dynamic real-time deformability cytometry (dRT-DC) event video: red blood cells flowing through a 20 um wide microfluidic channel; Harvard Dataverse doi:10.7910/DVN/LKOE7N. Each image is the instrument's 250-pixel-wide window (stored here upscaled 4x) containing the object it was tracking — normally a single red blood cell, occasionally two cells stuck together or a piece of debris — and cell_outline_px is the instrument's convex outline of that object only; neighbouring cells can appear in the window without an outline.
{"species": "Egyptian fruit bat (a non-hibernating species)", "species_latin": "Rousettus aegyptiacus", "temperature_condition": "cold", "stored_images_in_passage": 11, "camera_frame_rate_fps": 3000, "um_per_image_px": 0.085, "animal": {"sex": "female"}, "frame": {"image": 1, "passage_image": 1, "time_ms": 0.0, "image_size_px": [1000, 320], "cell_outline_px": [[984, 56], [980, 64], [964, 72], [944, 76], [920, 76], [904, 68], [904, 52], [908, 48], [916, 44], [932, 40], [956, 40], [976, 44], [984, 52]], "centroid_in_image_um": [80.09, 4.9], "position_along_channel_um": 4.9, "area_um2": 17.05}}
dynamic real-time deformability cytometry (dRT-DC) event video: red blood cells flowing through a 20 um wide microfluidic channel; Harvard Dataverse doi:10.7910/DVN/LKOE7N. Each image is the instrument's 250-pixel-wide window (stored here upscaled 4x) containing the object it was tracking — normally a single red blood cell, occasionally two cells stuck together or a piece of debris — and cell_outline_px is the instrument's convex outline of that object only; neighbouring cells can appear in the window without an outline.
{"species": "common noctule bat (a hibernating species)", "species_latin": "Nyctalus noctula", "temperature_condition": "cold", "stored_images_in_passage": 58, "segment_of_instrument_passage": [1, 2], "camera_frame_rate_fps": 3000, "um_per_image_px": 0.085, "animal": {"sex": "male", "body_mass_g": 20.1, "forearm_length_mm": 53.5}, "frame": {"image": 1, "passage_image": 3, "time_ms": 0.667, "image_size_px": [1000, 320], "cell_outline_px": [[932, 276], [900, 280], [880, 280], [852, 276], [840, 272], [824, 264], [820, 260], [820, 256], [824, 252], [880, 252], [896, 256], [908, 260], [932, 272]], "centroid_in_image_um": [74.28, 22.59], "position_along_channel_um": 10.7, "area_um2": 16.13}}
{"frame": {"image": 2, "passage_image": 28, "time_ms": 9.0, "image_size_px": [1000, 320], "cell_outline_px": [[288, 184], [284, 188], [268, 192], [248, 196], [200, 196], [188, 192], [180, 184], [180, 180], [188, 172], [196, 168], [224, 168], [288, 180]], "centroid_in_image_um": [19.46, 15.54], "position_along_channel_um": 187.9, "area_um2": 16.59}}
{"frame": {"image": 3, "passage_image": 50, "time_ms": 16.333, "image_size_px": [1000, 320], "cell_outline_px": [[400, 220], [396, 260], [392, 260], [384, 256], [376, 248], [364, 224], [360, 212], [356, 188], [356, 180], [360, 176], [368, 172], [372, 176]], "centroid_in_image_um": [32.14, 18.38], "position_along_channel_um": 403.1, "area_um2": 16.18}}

##########

◆ **What the exercise asks**: Every entry must be retyped in full, exactly as given.

◆ **Reply**:
dynamic real-time deformability cytometry (dRT-DC) event video: red blood cells flowing through a 20 um wide microfluidic channel; Harvard Dataverse doi:10.7910/DVN/LKOE7N. Each image is the instrument's 250-pixel-wide window (stored here upscaled 4x) containing the object it was tracking — normally a single red blood cell, occasionally two cells stuck together or a piece of debris — and cell_outline_px is the instrument's convex outline of that object only; neighbouring cells can appear in the window without an outline.
{"species": "Egyptian fruit bat (a non-hibernating species)", "species_latin": "Rousettus aegyptiacus", "temperature_condition": "cold", "stored_images_in_passage": 11, "camera_frame_rate_fps": 3000, "um_per_image_px": 0.085, "animal": {"sex": "female"}, "frame": {"image": 1, "passage_image": 1, "time_ms": 0.0, "image_size_px": [1000, 320], "cell_outline_px": [[984, 56], [980, 64], [964, 72], [944, 76], [920, 76], [904, 68], [904, 52], [908, 48], [916, 44], [932, 40], [956, 40], [976, 44], [984, 52]], "centroid_in_image_um": [80.09, 4.9], "position_along_channel_um": 4.9, "area_um2": 17.05}}
dynamic real-time deformability cytometry (dRT-DC) event video: red blood cells flowing through a 20 um wide microfluidic channel; Harvard Dataverse doi:10.7910/DVN/LKOE7N. Each image is the instrument's 250-pixel-wide window (stored here upscaled 4x) containing the object it was tracking — normally a single red blood cell, occasionally two cells stuck together or a piece of debris — and cell_outline_px is the instrument's convex outline of that object only; neighbouring cells can appear in the window without an outline.
{"species": "common noctule bat (a hibernating species)", "species_latin": "Nyctalus noctula", "temperature_condition": "cold", "stored_images_in_passage": 58, "segment_of_instrument_passage": [1, 2], "camera_frame_rate_fps": 3000, "um_per_image_px": 0.085, "animal": {"sex": "male", "body_mass_g": 20.1, "forearm_length_mm": 53.5}, "frame": {"image": 1, "passage_image": 3, "time_ms": 0.667, "image_size_px": [1000, 320], "cell_outline_px": [[932, 276], [900, 280], [880, 280], [852, 276], [840, 272], [824, 264], [820, 260], [820, 256], [824, 252], [880, 252], [896, 256], [908, 260], [932, 272]], "centroid_in_image_um": [74.28, 22.59], "position_along_channel_um": 10.7, "area_um2": 16.13}}
{"frame": {"image": 2, "passage_image": 28, "time_ms": 9.0, "image_size_px": [1000, 320], "cell_outline_px": [[288, 184], [284, 188], [268, 192], [248, 196], [200, 196], [188, 192], [180, 184], [180, 180], [188, 172], [196, 168], [224, 168], [288, 180]], "centroid_in_image_um": [19.46, 15.54], "position_along_channel_um": 187.9, "area_um2": 16.59}}
{"frame": {"image": 3, "passage_image": 50, "time_ms": 16.333, "image_size_px": [1000, 320], "cell_outline_px": [[400, 220], [396, 260], [392, 260], [384, 256], [376, 248], [364, 224], [360, 212], [356, 188], [356, 180], [360, 176], [368, 172], [372, 176]], "centroid_in_image_um": [32.14, 18.38], "position_along_channel_um": 403.1, "area_um2": 16.18}}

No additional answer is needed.